My dad (an aging Republican) is still mad that the supreme court interfered in Brown v. Board of Ed in 1954.
I would like someone to confront Conservative 'legislate from the bench = bad' and have them approve or disapprove of the Brown v. BoE decision. Supreme Court clearly overturned the behavior the citizens of Topeka intended.
Another way it occurs to me that conservative legal philosophy appears similar to the French is its stand on the presumption of innocence. The French system presumes guilt. If conservatives had their way, while the law might still theoretically grant a presumption of innocence, in practice there wouldn't be any.
No. We presume innocence. The prosecutor has to prove you're guilty.
Republicans - the party of "do as I say, not as I do"
Well said, Mr. Stephanopoulos.
It's more accurate to say that American neo-cons are acting like revolting French men who embrace any extreme ideology.
I would be very careful about comparing neo-cons to the revolutionaries who stormed the gates of the Bastille. Remember, before the revolution France was a den of corrupt royalty and politicans. The revolution happened because the common people got fed up with the excesses of the wealthy and powerful and with the injustice of the law. Unfortunately those who took power ended up being just as corrupt as the people they deposed.
That's my understanding of it anyway, though I admit I've never studied it in great detail.
Mr. Stephanopoulos seems to be talking about movement conservatives, your Scalias and Reagans, not neo-cons like Kristol or Wolfowitz. As I understand neo-cons, at least initially, they were liberals (often intellectual Jews) who became disillusioned during the Cold War and Vietnam. http://www.sourcewatch.org/index.php?title=Neo-conservative defines them as coming from a tradition of liberal, internationalist anti-communism. I suppose it's true that they didn't so much rebel and become conservative but that other liberals became less interventionist/anti-communist, and the neo-cons defaulted to the more hawkish party. The neo-con engagement with the judiciary seems to be rooted mostly in electoral politics, not with philosophical ideals of judgment.
All that said, I think the intellectual strands that Mr. Stephanopoulos traces here certainly connect neo-cons to French revolutionaries as well. In both cases, a liberalizing impulse was drowned in reactionary warmongering. Granted, Napoleon/Robespierre did much of that without popular support so much as with coercion by fear, while the neo-cons allied with reactionary elements in our society to achieve their militaristic ends. As I mentioned earlier, I also need to study the history more before forming a full opinion, but it seems that all sides of today's conservative coalition share certain thinking about right and wrong with the post-Enlightenment French, as they diverged from the traditions that led to the American revolution.
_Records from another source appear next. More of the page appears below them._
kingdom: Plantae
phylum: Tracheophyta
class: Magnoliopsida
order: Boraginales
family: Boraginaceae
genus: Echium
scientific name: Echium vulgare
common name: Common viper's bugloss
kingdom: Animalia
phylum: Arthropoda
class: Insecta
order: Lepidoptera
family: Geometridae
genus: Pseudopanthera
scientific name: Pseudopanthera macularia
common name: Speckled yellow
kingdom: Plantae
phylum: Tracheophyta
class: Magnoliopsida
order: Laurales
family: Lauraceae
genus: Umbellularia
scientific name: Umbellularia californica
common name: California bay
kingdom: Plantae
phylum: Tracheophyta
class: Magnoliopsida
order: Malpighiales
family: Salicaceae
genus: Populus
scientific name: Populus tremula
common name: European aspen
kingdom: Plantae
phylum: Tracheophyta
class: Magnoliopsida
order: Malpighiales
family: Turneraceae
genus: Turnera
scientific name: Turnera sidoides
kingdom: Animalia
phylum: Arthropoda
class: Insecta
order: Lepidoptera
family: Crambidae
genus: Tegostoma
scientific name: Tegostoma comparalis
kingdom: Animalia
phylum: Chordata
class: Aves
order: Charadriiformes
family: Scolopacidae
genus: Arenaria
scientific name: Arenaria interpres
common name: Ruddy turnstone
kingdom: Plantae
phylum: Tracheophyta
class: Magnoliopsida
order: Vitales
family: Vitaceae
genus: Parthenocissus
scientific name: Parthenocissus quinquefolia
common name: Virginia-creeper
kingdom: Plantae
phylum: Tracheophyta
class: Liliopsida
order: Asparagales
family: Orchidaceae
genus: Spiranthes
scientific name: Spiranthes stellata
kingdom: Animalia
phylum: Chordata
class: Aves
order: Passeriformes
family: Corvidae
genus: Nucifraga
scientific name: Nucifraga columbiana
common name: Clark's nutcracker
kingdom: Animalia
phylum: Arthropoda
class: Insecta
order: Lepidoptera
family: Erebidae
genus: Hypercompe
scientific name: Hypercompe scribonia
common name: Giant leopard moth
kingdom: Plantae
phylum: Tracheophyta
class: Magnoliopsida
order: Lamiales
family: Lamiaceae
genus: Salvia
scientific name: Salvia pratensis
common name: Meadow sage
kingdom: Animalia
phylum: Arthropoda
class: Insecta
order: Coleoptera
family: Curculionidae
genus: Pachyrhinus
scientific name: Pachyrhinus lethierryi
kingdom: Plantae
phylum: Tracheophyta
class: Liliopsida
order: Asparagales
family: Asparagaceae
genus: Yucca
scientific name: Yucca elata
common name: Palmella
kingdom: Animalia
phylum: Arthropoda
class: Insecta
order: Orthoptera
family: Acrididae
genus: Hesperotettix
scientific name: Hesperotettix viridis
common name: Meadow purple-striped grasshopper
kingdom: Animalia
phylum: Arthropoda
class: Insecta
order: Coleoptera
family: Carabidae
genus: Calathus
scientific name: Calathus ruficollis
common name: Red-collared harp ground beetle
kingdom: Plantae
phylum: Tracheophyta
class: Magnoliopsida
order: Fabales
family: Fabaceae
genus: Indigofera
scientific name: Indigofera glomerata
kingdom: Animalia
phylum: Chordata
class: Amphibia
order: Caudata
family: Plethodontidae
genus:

Do keep talking about this, it'll help me better understand. Anyone with suggested sources please chime in!
Overturning the monarchy and destroying the power of the aristicracy was one thing, turning France into a chaotic bloodbath that ended up in a military dictatorship is something else entirely.
The "Conservatives" you refer to are anything but. Please refer to them by their proper title "Radical Right Wing Fundamentalists". The term "conservative" was hijacked and needs to be rescued.
Much like the word "Christian".
Very interesting analysis. That brings to mind Roe v. Wade, which although it reached the right decision, relied upon a very thin reed of jurisprudence which invited disagreement. I've long wondered whether it would have been preferable for the Court to rely directly on Common Law and affirm the traditional right of the citizen against undue interference with one's personal domain. However, after reading your analysis, I can see that such reasoning might not have made a bit of difference to the authoritarian right-wingers.
This is a fascinating read! You nicely crystallize the kerfuffle over our judiciary's role into a rational discussion of historical precedents. I found myself suddenly re-interested in the French Revolution, especially its thinkers and their parallels to the neo-conservatives who shaped the modern Republican party. Time for even more reading!